As general idea, I understand one can go too far: one will be so weak he will be restricted to his best move only. But you do not give me anything grounded that could tell me common gear is going too far, or that there are a lot of hard fights that have no QuestLog update near them.
It could be the case, or it couldn't: numbers must be crunched. You are not crunching number, you are just telling you are afraid thoses rules might be "killing" diversity without backing it up.

It was made very clear to me that going too far (on the strong side) was very limiting. I did not need to crowd control as much, and sky high Intelligence allowed me to spam my strongest spell every turn (cooldown reduction has a very poor progression formula).

How far can one go to the other side without making the game obnoxious? I do not know, and do you?

Gear, talents and extra attribute points are not really mechanics (some talent such as elemental affinity might be an exception, but my rule doesn't exclude it), they are permanent buffs pure and simple.
You can google "the illusion of choice in gaming" if the subject interests you.

If you feel too afraid, you are free to adjust the rule from "common (white)" up to "magical (blue)" or "rare (green)". The same way the rule with skill tree can be adjusted from "max 3/5" down to "max 2/5" or up to "max 4/5".

Same can be said about saving. Yes it is more challenging when you have to chain multiple fights without saving, and yes it can be more obnoxious aswell. You are presenting them as opposites when they aren't. It is a matter of equilibrium, pick your flavor. One could even decide to never save and finish the game in one go (talk about obnoxious!).

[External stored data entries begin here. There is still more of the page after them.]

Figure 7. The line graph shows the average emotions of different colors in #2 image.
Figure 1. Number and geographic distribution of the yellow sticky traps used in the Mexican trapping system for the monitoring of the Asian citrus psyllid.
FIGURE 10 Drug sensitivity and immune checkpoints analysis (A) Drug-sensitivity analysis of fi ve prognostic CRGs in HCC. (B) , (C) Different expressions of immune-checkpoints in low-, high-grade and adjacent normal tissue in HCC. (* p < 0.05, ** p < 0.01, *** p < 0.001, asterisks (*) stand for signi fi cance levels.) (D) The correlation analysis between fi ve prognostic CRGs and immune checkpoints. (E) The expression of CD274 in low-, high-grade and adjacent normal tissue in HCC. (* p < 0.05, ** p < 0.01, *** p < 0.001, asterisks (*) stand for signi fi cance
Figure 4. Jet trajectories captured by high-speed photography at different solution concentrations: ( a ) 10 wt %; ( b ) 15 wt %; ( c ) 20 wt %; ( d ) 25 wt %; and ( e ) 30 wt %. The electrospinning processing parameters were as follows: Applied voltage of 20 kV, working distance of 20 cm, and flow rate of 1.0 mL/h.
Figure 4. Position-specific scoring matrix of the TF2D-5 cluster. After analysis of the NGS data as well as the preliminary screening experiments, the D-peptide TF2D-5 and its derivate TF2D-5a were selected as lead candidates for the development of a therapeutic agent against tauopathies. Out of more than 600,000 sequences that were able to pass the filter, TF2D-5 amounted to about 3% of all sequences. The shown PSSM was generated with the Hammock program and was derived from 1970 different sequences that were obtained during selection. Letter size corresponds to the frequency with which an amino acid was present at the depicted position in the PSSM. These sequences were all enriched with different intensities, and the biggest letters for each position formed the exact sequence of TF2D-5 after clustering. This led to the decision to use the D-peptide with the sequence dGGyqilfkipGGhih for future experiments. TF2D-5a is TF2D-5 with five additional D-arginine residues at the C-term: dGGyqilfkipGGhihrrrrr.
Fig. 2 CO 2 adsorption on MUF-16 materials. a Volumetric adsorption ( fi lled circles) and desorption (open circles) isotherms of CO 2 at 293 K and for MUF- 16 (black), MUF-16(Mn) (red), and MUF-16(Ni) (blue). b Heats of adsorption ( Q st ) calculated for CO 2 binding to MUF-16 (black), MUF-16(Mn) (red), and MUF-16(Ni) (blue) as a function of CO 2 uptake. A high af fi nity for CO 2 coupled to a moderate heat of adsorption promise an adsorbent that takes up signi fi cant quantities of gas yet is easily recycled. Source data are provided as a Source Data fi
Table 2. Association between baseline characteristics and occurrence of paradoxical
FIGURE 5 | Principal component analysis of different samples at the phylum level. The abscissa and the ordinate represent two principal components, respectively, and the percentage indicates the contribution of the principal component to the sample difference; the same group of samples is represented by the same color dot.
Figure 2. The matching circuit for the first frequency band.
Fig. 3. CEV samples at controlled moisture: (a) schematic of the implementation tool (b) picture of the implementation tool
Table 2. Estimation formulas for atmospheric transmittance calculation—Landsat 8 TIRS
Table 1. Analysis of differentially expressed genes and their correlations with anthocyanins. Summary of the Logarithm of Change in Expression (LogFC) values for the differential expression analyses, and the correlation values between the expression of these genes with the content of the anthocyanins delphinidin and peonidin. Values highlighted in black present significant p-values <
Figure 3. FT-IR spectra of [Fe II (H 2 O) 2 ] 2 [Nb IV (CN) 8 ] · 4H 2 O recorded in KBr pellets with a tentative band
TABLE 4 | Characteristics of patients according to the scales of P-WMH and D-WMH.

I understand your concern about redoing fights though, but it would help me if you had some examples in mind. I thought about the QuestLog because there are some puzzles in this game that do not require fighting (so a rule about saving after each fight is not good enough, as it will not prevent obnoxious redoing of puzzles). And, again, you can adapt yourself to this rule by keeping easy QuestLog updates under your sleeve (like Blood Stones, or reading diaries).

The economy inflation is not a big problem in the game (even though you end up with a lot of money), and even less so if you decide to restrict quality of gear you wear. From memory, the only things I was buying were skill books (but I could have done without, and use crafting more), the very rare good legendaries that were sold, and some peculiar items in the early game (rabbit paws for the lucky find gear, crafting + blacksmith combo belt and bracers for mere convenience), and of course the treasure maps.